Por: Juan David Escobar Cubides
La academia en Colombia y en el mundo es uno de los baluartes más sagrados de la vida humana. A través de esta los habitantes de cada Estado cuentan con la posibilidad de adquirir nuevos conocimientos, investigar y conocer a fondo la ciencia, y, de esta manera mejorar ostensiblemente su condición social.
En Colombia aquel que goza de la posibilidad de acceder a un programa educativo para formarse es, actualmente, un privilegiado, pues bien conocemos el esfuerzo económico y personal que debe realizar un estudiante y sus familiares para financiar los costos de un programa universitario. Encontrándonos con ello que, la educación más que un derecho, se convierte en un limitado privilegio al que únicamente algunos afortunados pueden acceder. Claro está, si nos referimos a la educación con calidad, puesto que existen programas de pésimo servicio ofertados de manera gratuita a personas de escasos recursos para maquillar la triste realidad.
Pero, el problema de fondo surge cuando los jóvenes o adultos que ingresan a la universidad con total entusiasmo- bien sea pública o privada- esperan en sus claustros encontrar magníficos docentes que, a diferencia del colegio, gozan de mayor tecnicismo, experiencia y cultura para enseñar un área determinada del conocimiento, sin embargo, dicha ilusión se desvanece cuando en el sagrado ejercicio de la ‘libertad de cátedra’, algunos ‘formadores’ utilizan su posición de superioridad para incentivar el odio, la perversión y la segregación propia de las posturas ideológicas (izquierda- derecha).
Tristemente, es común observar a una serie de ‘maestros’ universitarios haciendo uso de sus ‘cátedras’ para despotricar y denigrar de determinados dirigentes, como si a los estudiantes les interesara dicha situación o como si les pagaren para ello.

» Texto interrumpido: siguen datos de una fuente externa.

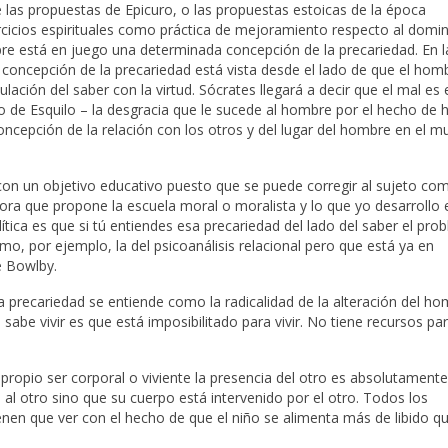
e las propuestas de Epicuro, o las propuestas estoicas de la época
ercicios espirituales como práctica de mejoramiento respecto al domi
mpre está en juego una determinada concepción de la precariedad. En l
 concepción de la precariedad está vista desde el lado de que el hom
lación del saber con la virtud. Sócrates llegará a decir que el mal es e
s o de Esquilo – la desgracia que le sucede al hombre por el hecho de 
concepción de la relación con los otros y del lugar del hombre en el m
 con un objetivo educativo puesto que se puede corregir al sujeto co
ora que propone la escuela moral o moralista y lo que yo desarrollo 
alítica es que si tú entiendes esa precariedad del lado del saber el pro
mo, por ejemplo, la del psicoanálisis relacional pero que está ya en
e Bowlby.
a precariedad se entiende como la radicalidad de la alteración del h
abe vivir es que está imposibilitado para vivir. No tiene recursos para
propio ser corporal o viviente la presencia del otro es absolutamente 
 al otro sino que su cuerpo está intervenido por el otro. Todos los
nen que ver con el hecho de que el niño se alimenta más de libido q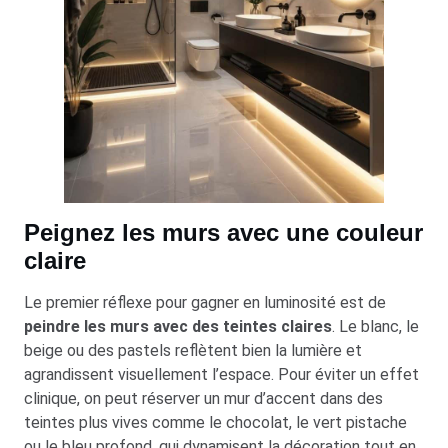
Peignez les murs avec une couleur
claire
Le premier réflexe pour gagner en luminosité est de
peindre les murs avec des teintes claires
. Le blanc, le
beige ou des pastels reflètent bien la lumière et
agrandissent visuellement l’espace. Pour éviter un effet
clinique, on peut réserver un mur d’accent dans des
teintes plus vives comme le chocolat, le vert pistache
ou le bleu profond, qui dynamisent la décoration tout en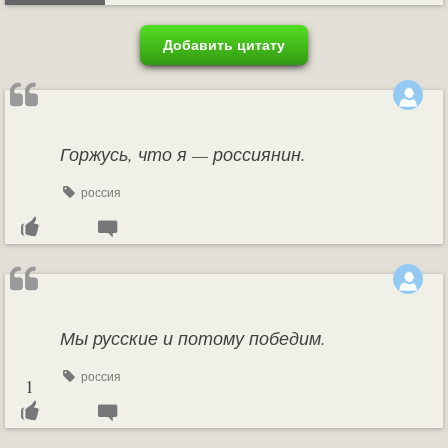
Добавить цитату
Горжусь, что я — россиянин.
россия
Мы русские и потому победим.
россия
1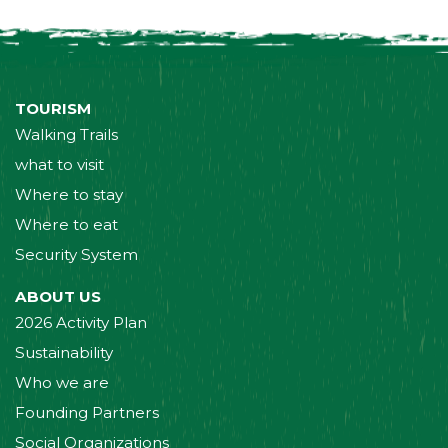
TOURISM
Walking Trails
what to visit
Where to stay
Where to eat
Security System
ABOUT US
2026 Activity Plan
Sustainability
Who we are
Founding Partners
Social Organizations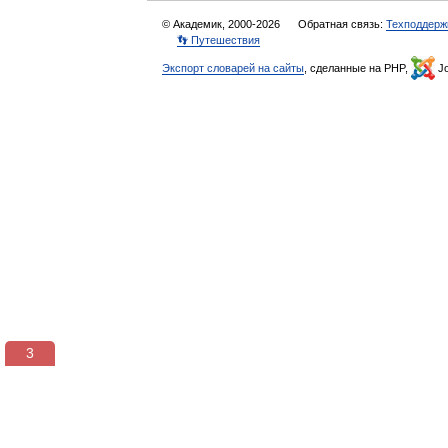
© Академик, 2000-2026
Обратная связь:
Техподдерж
👣 Путешествия
Экспорт словарей на сайты
, сделанные на PHP,
Jo
3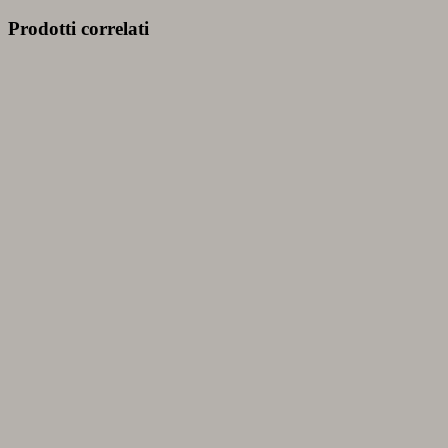
Prodotti correlati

Reemplazan su verdadera labor educativa por cumplir con agendas políticas donde la prioridad debería consistir en desarrollar un debate constructivo, deliberativo y sano antes que incubar en sus alumnos un resentimiento social infundado. Ignoran algunos ‘académicos’ que la academia es sagrada y que, de aquella florece el futuro de la patria, puesto que desde las aulas universitarias se construye el porvenir de la democracia. Por ello, no es admisible bajo ningún punto de vista que haya quienes pretendan hacer de dicho espacio una jauría de malévolos en la que no se construye, sino que se destruye. ¡La docencia está para construir país, no para destruir ni para estimular rencores enfermizos!
No obstante, resulta acertado ejercer la libertad de cátedra, no podemos hacer uso de esta para ir a hablar mal de un dirigente político, ni de un Gobierno determinado, pues para ello están las cafeterías o las tertulias organizadas. Ningún padre de familia ni los estudiantes efectúan un esfuerzo semejante de asumir el costo de una matricula universitaria, para que un docente irresponsable utilice su curso de filosofía o de economía con el fin de convocar marchas en contra del presidente electo o de un partido político determinado. Aquel que lo haga está irresponsablemente importunando su labor pedagógica y ello no lo podemos tolerar. Es menester exigir con vehemencia, cero odio en la academia.
¡Ojalá el mensaje lo acatara un docente de alguna universidad antioqueña que dedicó su clase a denigrar por cuestiones políticas y a convocar dizque marchas!